Jhumpa Lahiri
Jhumpa Lahiri (1967-), was born in London of Indian parents and grew up in Rhode Island (USA). She completed her higher education in Boston University.
Though she has lived outside India most of her life, it is India, or rather the idea of India in the minds of expatriate Indians that forms the substance of her short stories and novel. Her writing brings out the sense of nostalgia and yearning in her characters through a fluid Chekovian description of their simple lives and ordinary actions.
Jhumpa Lahiri won the Pulitzer Prize for fiction in 1999.
Works
- Interpreter of Maladies
- The Namesake
- Unaccustomed Earth
Interpreter of Maladies
Interpreter of Maladies is a collection of elegant short stories telling the lives of Indians in exile, of people navigating between the strict traditions they have inherited and the baffling New World they must encounter every day.

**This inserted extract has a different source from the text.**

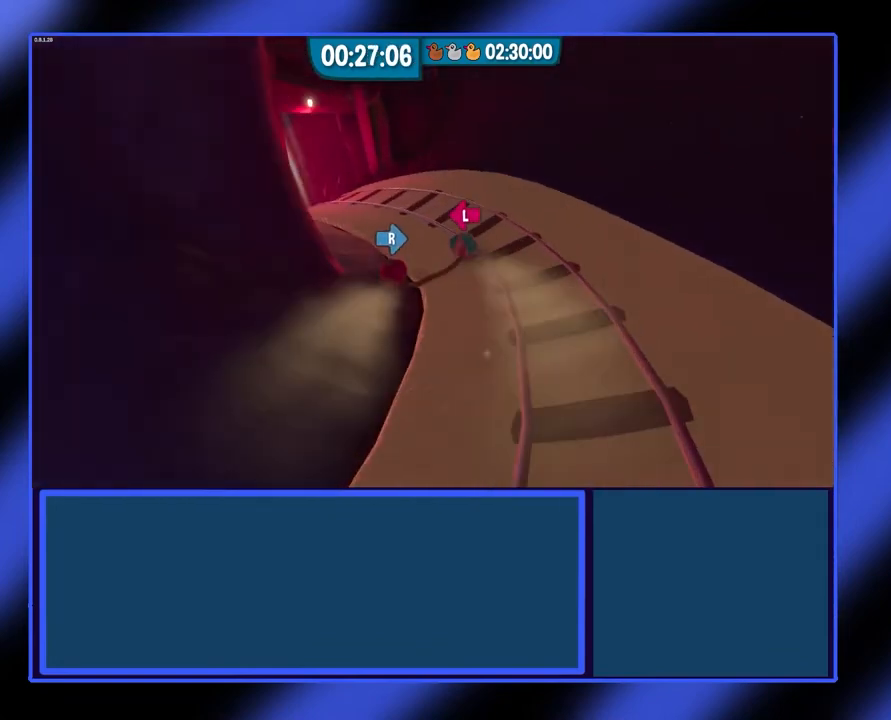
{"buttons": [], "left_stick": "up-left", "events": [[433, "left_stick", "up-left"]]}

An interpreter guides an American family through the India of their ancestors and hears an astonishing revelation; a young Midwestern woman is drawn into a tantalising affair with a married Bengali man; the eccentric, nervous Mrs. Sen needs to learn to drive if she is to keep her job minding eleven-year-old Eliot after school; a young couple exchange confesssions each night as they struggle to cope with the loss of their baby and their failing marriage; and Mr. Pirzada, whose watch is always set to Dacca time, worries about his family back in Pakistan.
Whether set in Boston or Bengal, these sublimely understated stories, spiced with humour and subtle detail, speak with universal eloquence to anyone who has ever felt the yearnings of exile or the emotional confusion of the outsider.